> _Task goal_: Reproduce the records word for word, from their first line through the line that contains "title Loop [82, 49, 1571, 257]", with both of those lines included.

Item position entries

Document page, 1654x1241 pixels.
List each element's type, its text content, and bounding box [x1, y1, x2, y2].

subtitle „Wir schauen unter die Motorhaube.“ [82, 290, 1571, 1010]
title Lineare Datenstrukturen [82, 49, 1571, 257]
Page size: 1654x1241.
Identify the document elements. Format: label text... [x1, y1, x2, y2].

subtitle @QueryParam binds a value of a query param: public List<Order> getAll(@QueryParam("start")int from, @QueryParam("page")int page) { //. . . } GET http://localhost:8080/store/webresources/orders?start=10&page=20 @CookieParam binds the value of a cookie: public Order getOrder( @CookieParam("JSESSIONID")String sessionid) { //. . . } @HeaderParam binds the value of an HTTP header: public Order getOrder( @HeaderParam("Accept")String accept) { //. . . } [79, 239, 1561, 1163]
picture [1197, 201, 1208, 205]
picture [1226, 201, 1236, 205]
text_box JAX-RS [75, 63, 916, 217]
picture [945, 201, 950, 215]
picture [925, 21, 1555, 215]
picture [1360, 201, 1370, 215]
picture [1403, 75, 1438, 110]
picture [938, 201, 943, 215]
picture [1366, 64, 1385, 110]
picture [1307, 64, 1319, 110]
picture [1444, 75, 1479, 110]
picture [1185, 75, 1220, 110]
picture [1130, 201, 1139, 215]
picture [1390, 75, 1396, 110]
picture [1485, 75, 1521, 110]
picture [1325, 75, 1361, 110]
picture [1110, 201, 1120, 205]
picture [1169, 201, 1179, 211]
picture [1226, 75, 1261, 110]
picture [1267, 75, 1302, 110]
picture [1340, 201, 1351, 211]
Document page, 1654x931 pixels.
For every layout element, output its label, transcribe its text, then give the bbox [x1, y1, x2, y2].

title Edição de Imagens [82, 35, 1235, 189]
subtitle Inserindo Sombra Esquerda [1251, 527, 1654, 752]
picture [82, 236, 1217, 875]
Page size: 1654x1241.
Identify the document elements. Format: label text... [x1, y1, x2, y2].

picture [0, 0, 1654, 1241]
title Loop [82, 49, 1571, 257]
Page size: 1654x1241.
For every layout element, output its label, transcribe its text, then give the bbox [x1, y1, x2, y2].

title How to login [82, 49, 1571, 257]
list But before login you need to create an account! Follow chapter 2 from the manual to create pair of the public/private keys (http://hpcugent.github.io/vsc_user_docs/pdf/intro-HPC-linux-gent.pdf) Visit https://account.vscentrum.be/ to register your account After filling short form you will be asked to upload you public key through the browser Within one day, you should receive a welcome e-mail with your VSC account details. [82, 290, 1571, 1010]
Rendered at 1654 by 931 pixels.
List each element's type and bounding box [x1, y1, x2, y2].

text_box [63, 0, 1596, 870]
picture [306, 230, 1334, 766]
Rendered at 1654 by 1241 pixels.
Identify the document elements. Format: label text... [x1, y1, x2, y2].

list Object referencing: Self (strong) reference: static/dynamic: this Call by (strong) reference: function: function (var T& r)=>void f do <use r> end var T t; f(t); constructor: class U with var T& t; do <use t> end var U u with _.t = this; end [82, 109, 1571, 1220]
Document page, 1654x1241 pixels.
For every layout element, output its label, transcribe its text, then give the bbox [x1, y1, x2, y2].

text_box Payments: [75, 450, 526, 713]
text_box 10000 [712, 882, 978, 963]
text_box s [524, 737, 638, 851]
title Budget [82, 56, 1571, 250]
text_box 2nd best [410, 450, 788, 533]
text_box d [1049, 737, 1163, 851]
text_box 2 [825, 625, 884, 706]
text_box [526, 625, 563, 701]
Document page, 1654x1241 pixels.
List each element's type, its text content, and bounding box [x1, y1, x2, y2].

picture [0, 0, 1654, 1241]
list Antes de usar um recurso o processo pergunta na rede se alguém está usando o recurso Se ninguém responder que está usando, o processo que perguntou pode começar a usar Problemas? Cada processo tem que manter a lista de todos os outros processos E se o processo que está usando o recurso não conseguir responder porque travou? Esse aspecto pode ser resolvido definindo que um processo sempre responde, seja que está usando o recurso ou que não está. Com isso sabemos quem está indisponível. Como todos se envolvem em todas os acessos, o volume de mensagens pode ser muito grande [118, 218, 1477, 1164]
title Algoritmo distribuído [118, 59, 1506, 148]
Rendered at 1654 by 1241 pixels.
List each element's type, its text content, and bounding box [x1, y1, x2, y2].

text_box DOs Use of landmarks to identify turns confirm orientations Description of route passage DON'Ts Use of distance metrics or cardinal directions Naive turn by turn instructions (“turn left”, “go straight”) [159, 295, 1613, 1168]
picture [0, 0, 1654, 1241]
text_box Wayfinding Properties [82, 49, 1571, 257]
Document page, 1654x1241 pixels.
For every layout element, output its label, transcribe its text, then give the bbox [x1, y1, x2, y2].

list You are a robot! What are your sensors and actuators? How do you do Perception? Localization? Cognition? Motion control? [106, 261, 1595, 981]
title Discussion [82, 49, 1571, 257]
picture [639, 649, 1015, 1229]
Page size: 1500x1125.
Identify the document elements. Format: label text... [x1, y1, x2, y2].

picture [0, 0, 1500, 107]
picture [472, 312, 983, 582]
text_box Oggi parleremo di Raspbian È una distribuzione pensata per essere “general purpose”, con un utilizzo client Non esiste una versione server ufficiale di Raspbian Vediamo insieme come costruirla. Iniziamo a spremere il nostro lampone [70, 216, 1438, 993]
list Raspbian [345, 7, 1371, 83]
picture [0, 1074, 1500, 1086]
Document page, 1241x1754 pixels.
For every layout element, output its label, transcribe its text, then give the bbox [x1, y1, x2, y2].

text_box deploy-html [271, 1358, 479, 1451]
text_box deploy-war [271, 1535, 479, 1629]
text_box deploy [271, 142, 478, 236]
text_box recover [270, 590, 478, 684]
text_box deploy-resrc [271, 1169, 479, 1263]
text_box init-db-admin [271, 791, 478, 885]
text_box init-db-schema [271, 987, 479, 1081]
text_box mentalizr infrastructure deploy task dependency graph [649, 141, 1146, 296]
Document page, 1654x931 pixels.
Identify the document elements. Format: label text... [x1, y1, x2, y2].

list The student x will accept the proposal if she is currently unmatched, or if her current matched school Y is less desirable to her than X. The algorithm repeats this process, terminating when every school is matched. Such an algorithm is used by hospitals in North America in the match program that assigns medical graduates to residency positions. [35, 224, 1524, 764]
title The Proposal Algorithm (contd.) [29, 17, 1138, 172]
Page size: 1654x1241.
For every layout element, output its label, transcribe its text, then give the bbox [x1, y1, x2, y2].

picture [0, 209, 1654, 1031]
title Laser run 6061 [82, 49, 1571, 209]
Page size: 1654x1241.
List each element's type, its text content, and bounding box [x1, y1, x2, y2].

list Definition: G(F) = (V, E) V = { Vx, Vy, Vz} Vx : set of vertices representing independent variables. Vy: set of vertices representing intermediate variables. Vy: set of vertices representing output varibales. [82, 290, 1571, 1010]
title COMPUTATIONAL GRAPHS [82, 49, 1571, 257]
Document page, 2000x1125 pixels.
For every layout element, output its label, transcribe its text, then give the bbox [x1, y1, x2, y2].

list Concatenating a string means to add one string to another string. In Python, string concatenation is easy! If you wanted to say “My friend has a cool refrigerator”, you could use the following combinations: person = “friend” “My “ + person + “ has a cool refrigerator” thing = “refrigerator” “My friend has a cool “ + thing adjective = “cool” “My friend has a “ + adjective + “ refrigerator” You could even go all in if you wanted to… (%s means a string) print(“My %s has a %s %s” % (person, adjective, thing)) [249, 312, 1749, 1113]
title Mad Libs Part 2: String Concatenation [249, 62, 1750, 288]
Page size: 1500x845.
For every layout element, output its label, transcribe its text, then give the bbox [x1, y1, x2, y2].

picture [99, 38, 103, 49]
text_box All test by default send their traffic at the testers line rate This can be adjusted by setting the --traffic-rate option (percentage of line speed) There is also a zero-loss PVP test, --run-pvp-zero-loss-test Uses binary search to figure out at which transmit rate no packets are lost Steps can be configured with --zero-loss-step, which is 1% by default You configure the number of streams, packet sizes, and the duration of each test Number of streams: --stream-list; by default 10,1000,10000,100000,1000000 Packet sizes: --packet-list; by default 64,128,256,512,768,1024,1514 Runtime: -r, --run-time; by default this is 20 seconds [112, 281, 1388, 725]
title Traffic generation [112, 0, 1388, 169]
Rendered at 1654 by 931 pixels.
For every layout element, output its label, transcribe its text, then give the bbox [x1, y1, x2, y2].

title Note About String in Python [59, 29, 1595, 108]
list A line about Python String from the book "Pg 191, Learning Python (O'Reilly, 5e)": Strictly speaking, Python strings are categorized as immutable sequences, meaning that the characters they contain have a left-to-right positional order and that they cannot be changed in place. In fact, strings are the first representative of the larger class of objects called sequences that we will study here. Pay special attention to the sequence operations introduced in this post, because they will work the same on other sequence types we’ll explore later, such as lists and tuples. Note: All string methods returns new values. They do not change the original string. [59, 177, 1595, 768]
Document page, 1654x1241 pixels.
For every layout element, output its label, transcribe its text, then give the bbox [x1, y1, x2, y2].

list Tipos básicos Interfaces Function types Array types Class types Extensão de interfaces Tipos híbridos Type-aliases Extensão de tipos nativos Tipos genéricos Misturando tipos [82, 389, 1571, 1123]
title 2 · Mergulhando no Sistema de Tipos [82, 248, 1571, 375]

> _Answer to this exercise_:
Document page, 1654x1241 pixels.
List each element's type, its text content, and bounding box [x1, y1, x2, y2].

subtitle „Wir schauen unter die Motorhaube.“ [82, 290, 1571, 1010]
title Lineare Datenstrukturen [82, 49, 1571, 257]
Page size: 1654x1241.
Identify the document elements. Format: label text... [x1, y1, x2, y2].

subtitle @QueryParam binds a value of a query param: public List<Order> getAll(@QueryParam("start")int from, @QueryParam("page")int page) { //. . . } GET http://localhost:8080/store/webresources/orders?start=10&page=20 @CookieParam binds the value of a cookie: public Order getOrder( @CookieParam("JSESSIONID")String sessionid) { //. . . } @HeaderParam binds the value of an HTTP header: public Order getOrder( @HeaderParam("Accept")String accept) { //. . . } [79, 239, 1561, 1163]
picture [1197, 201, 1208, 205]
picture [1226, 201, 1236, 205]
text_box JAX-RS [75, 63, 916, 217]
picture [945, 201, 950, 215]
picture [925, 21, 1555, 215]
picture [1360, 201, 1370, 215]
picture [1403, 75, 1438, 110]
picture [938, 201, 943, 215]
picture [1366, 64, 1385, 110]
picture [1307, 64, 1319, 110]
picture [1444, 75, 1479, 110]
picture [1185, 75, 1220, 110]
picture [1130, 201, 1139, 215]
picture [1390, 75, 1396, 110]
picture [1485, 75, 1521, 110]
picture [1325, 75, 1361, 110]
picture [1110, 201, 1120, 205]
picture [1169, 201, 1179, 211]
picture [1226, 75, 1261, 110]
picture [1267, 75, 1302, 110]
picture [1340, 201, 1351, 211]
Document page, 1654x931 pixels.
For every layout element, output its label, transcribe its text, then give the bbox [x1, y1, x2, y2].

title Edição de Imagens [82, 35, 1235, 189]
subtitle Inserindo Sombra Esquerda [1251, 527, 1654, 752]
picture [82, 236, 1217, 875]
Page size: 1654x1241.
Identify the document elements. Format: label text... [x1, y1, x2, y2].

picture [0, 0, 1654, 1241]
title Loop [82, 49, 1571, 257]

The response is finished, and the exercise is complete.